エピペン補遺ーー食物アレルギーの不幸な事件

昨年の12月14日のブログにエピペンの事を書きましたが、最近小学校の女児が給食の乳製品が原因のアナフィラキシーで死亡するという不幸な事件が起こりました。死亡に至った経緯・原因は精査中とのことですので、あまり断定的なことはいえませんが、個人的に感じたことを少し述べたいと思います。

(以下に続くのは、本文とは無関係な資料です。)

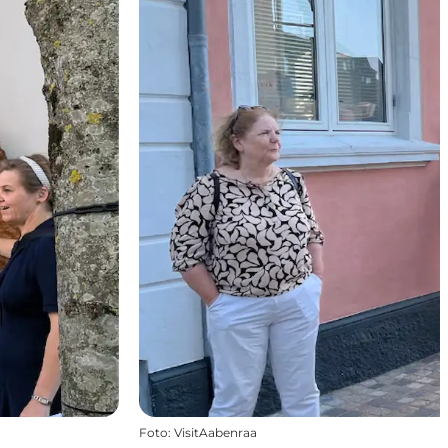
Foto
:
VisitAabenraa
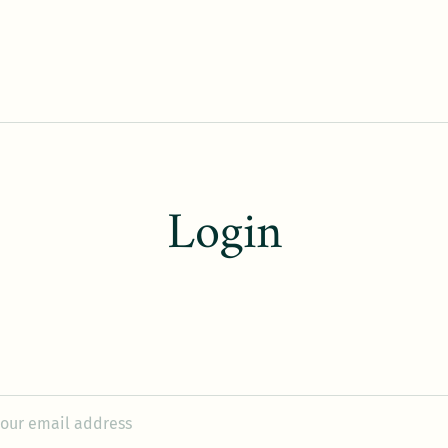
Login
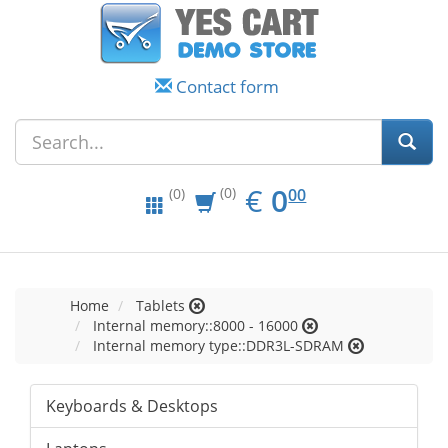
Contact form
EUR
0.00
€
0
(0)
00
(0)
Home
Tablets
Internal memory::8000 - 16000
Internal memory type::DDR3L-SDRAM
Keyboards & Desktops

報道によると、女児には乳製品に対するアレルギーがあったとのことです。給食の後しばらくして女児は気分が悪くなり、担任の教師が女児の持っていたエピペンを「これを打つのか」と聞いたところ、「打たないで」と答えたそうです。(20分後?)。結局校長先生がエピペンを打ったのが40分後位とのことですが救急隊が到着した時は心肺停止状態だったとのことです。
アナフィラキシーの際に一刻も早くエピネフィリンを筋肉注射するのが必要なのですが、素人が病態を見極めて打つタイミングを判断するのは結構難しいものなのかもしれません。(多分小生のような一般の医師でもボスミンを使うタイミングは難しいかもしれません。)ただ、救急の場合は時間が勝負ですので、学校などでは繰り返し講習会などする必要があるでしょう。それに緊急の際には一人だけで判断せずに、できるだけ多くの関係者を呼び集めることが必須だそうです。そのためにも普段から医学的知識のある養護の先生、校長先生など複数の人が話し合い迅速にエピペンを使う、救急隊を呼ぶ体制、シュミレーション作りが必要でしょう。
 当院ではエピペンを処方した患者さんが、1年無事で使用しなかった時は返却してもらっていますが、その際一緒に段ボールなどに注射して練習してもらっています。印象では針が結構太く、飛び出しナイフみたいに出てくる針には一寸引いてしまいます。開発の経緯がアメリカで、しかも服の上からも打てるように、とのことのようですが、もっとエレガントなスマートなものにならないのかな、と思ってしまいます。
それに、出てくる液は0.15ないし0.3mlのみで1ml以上は残存します。救急の成書には効果がなければ5~10分ごとに追加するとあります。医師の指示ででも追加注射できるようにはできないのでしょうか。
 さらに、救急ではよくABCDEの語句が使われます。(欧米人はこれが好きなようでメラノーマの診断でもABCDEがありますが)
A:airway 気道確保
B:breathing 呼吸
C:circulation 循環
D:disability(dysfunction) 中枢神経機能障害
E:exposure 暴露(服を脱がせるなどして、障害部位の見落としがないかチェックする)
D,Eはともかく、A,B,Cはどの救急でもまず必須です。すなわち、循環不全と共に、呼吸不全、気道の閉塞の評価が最重要項目です。アナフィラキシーで喉頭浮腫によって気道閉塞が起こると5分が生死の分かれ目だといいます。
人工呼吸など慣れていないと無理でしょう。息がつまっているようなら救急隊、あるいは救急の医師にホットラインで繋ぎ、指示を仰ぐ体制はできないものでしょうか。
本当に間に合わなければ、喉頭に18G位の太い針を何本か刺せば急場はしのげるそうです。(輪状甲状間膜穿刺)
医師の指示の基に養護教諭、救急隊員などがもっと踏み込んだ救急処置ができる体制ができると良いかと思いました。